DDS

M

maxascent

Guest
What is the best way to implement a multi channel DDS. I need a DDS tha
has 8 channels that are time-multiplexed. I am using a Sparatn 6.

Thanks

---------------------------------------
Posted through http://www.FPGARelated.com
 
Den mandag den 2. marts 2015 kl. 16.03.14 UTC+1 skrev maxascent:
What is the best way to implement a multi channel DDS. I need a DDS that
has 8 channels that are time-multiplexed. I am using a Sparatn 6.

what's wrong with this?

http://www.xilinx.com/support/documentation/ip_documentation/dds_compiler/v6_0/pg141-dds-compiler.pdf


-Lasse
 
On 3/2/2015 10:03 AM, maxascent wrote:
What is the best way to implement a multi channel DDS. I need a DDS that
has 8 channels that are time-multiplexed. I am using a Sparatn 6.

A DDS circuit is not as simple as some would think and it is not as
complex as others would lead you to believe. What you need to be aware
of is that they can produce spurs if not carefully designed.

That said, I'm not sure what a "multichannel" DDS is. If you mean 8 DDS
circuits, then ok, that is clear enough. Are you looking for some way
to share the circuitry? The circuitry is not overly complex - it
usually consists of a counter or adder to set the phase and a sine look
up table to convert the phase to a sine value for the output.

If you don't wish to fully duplicate this circuit and your speed
requirements are such that you can multiplex the logic, you only need to
duplicate the phase step size register and the phase accumulator an add
some circuitry to multiplex them through the adder and look up table.
This is easy to do in an FPGA by using LUTs as an 8 register bank.

If you have a phase offset register that needs to be replicated and
muxed as well.

If you need low spurs and high resolution to your DAC you can use some
approximations to a sine value using the trig function

sin(A+B) = sin A cos B + cos A sin B
or
cos(A+B) = cos A cos B − sin A sin B

Either one will do once we make the following approximations...

- [Instruction 1]
Echo the listing from its start down to the line containing "red circle: moved 1 px up", both ends included, and omit the picture lines.

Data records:
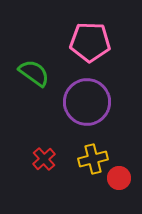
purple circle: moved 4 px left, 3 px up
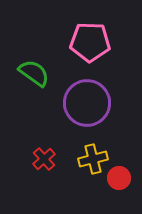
purple circle: moved 1 px down
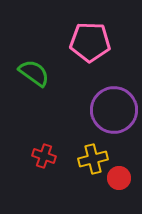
purple circle: moved 27 px right, 7 px down
red cross: moved 3 px up; rotated 30 degrees counterclockwise
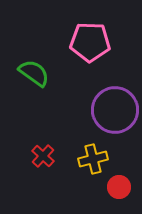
purple circle: moved 1 px right
red cross: moved 1 px left; rotated 25 degrees clockwise
red circle: moved 9 px down
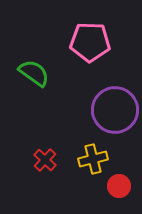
red cross: moved 2 px right, 4 px down
red circle: moved 1 px up
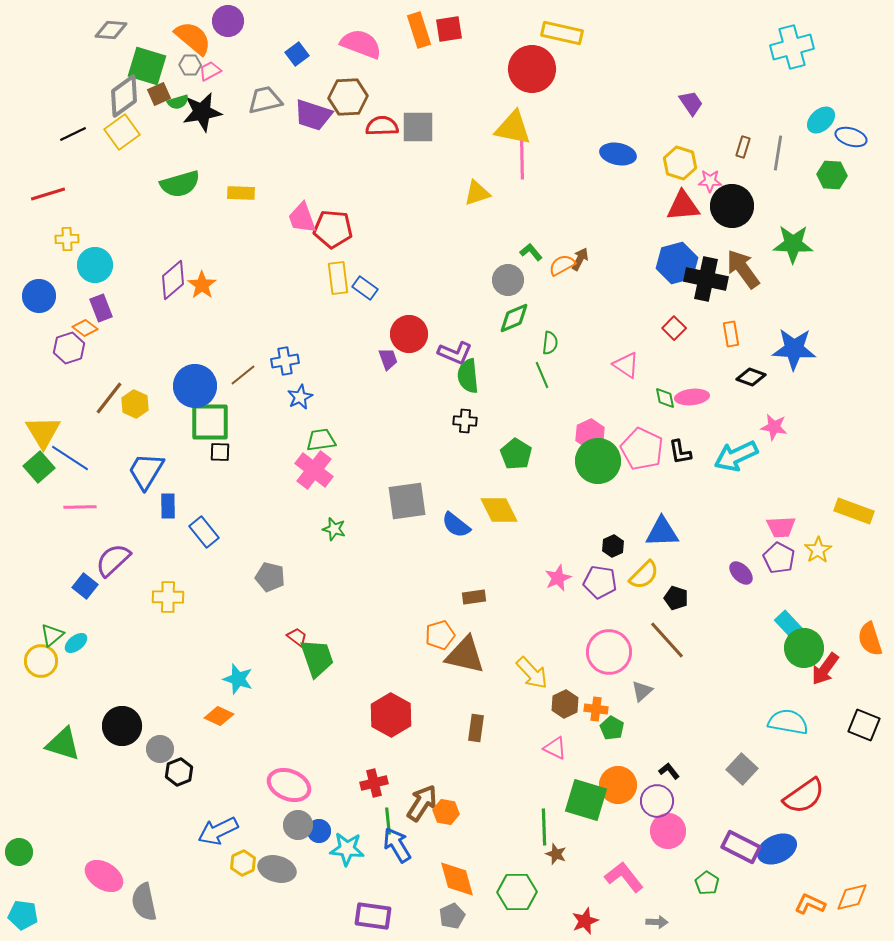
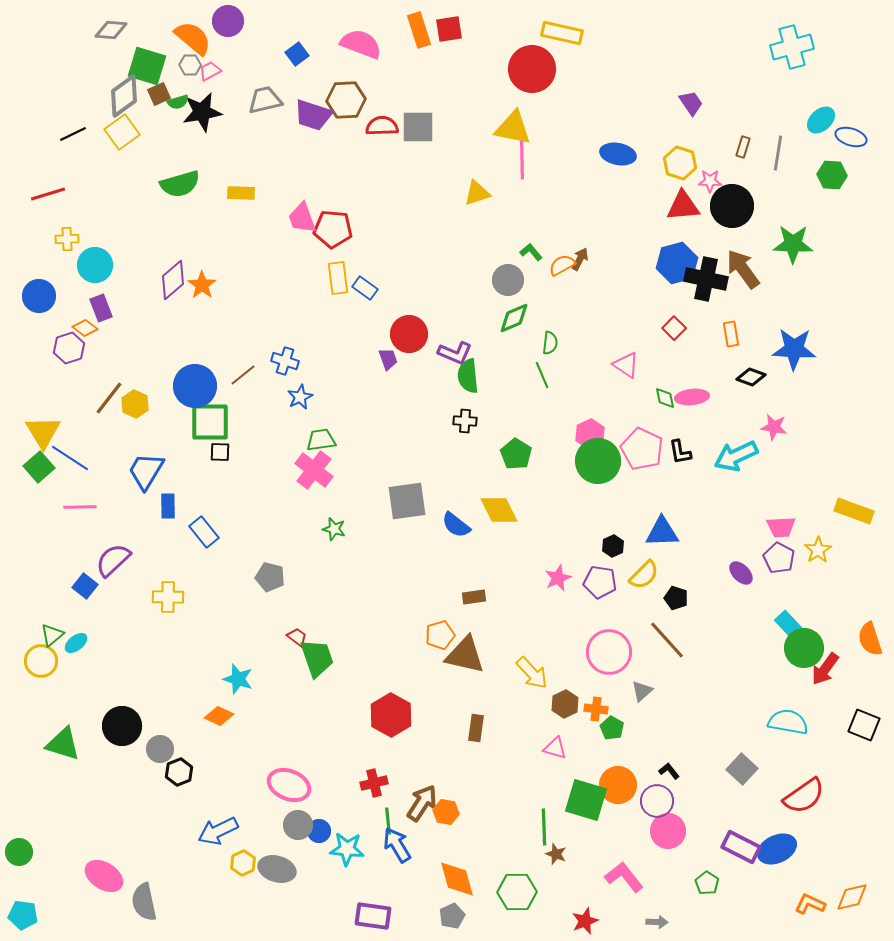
brown hexagon at (348, 97): moved 2 px left, 3 px down
blue cross at (285, 361): rotated 28 degrees clockwise
pink triangle at (555, 748): rotated 10 degrees counterclockwise
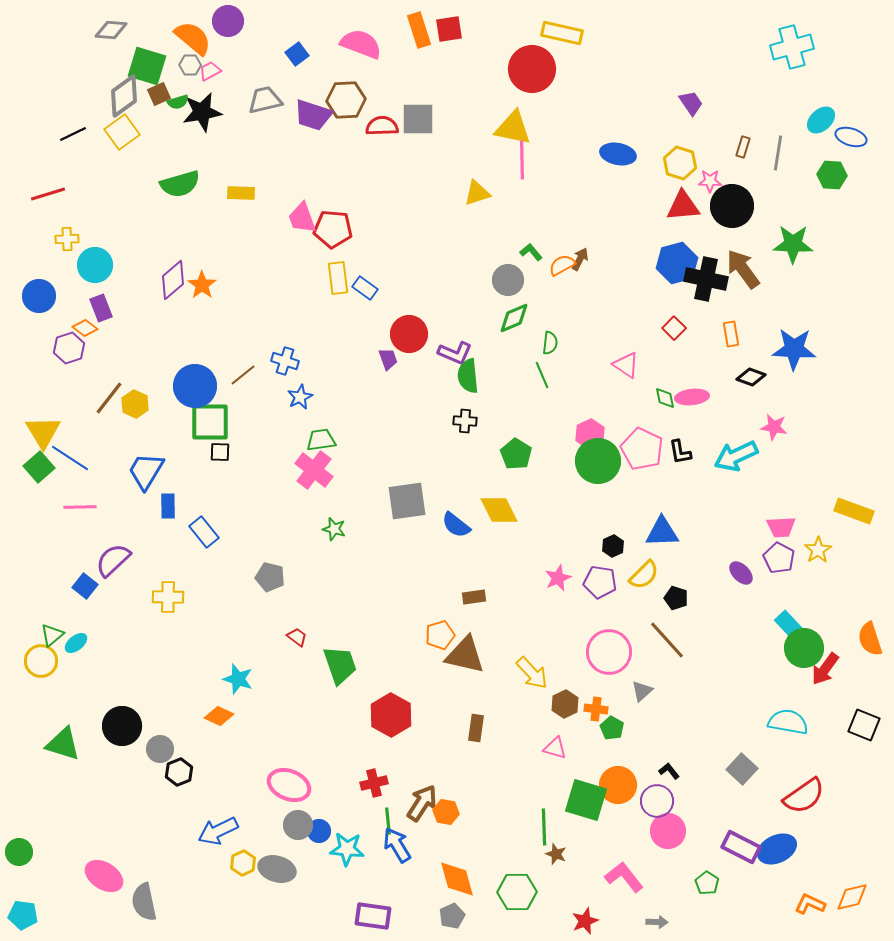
gray square at (418, 127): moved 8 px up
green trapezoid at (317, 658): moved 23 px right, 7 px down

- [Instruction 2]
Rewrite the passage of the DDS thread from "That said, I'm" down to "for the output.", putting "cosine" in place of "sine".

- [Task response 1]
purple circle: moved 4 px left, 3 px up
purple circle: moved 1 px down
purple circle: moved 27 px right, 7 px down
red cross: moved 3 px up; rotated 30 degrees counterclockwise
purple circle: moved 1 px right
red cross: moved 1 px left; rotated 25 degrees clockwise
red circle: moved 9 px down
red cross: moved 2 px right, 4 px down
red circle: moved 1 px up

- [Task response 2]
That said, I'm not sure what a "multichannel" DDS is. If you mean 8 DDS
circuits, then ok, that is clear enough. Are you looking for some way
to share the circuitry? The circuitry is not overly complex - it
usually consists of a counter or adder to set the phase and a cosine look
up table to convert the phase to a cosine value for the output.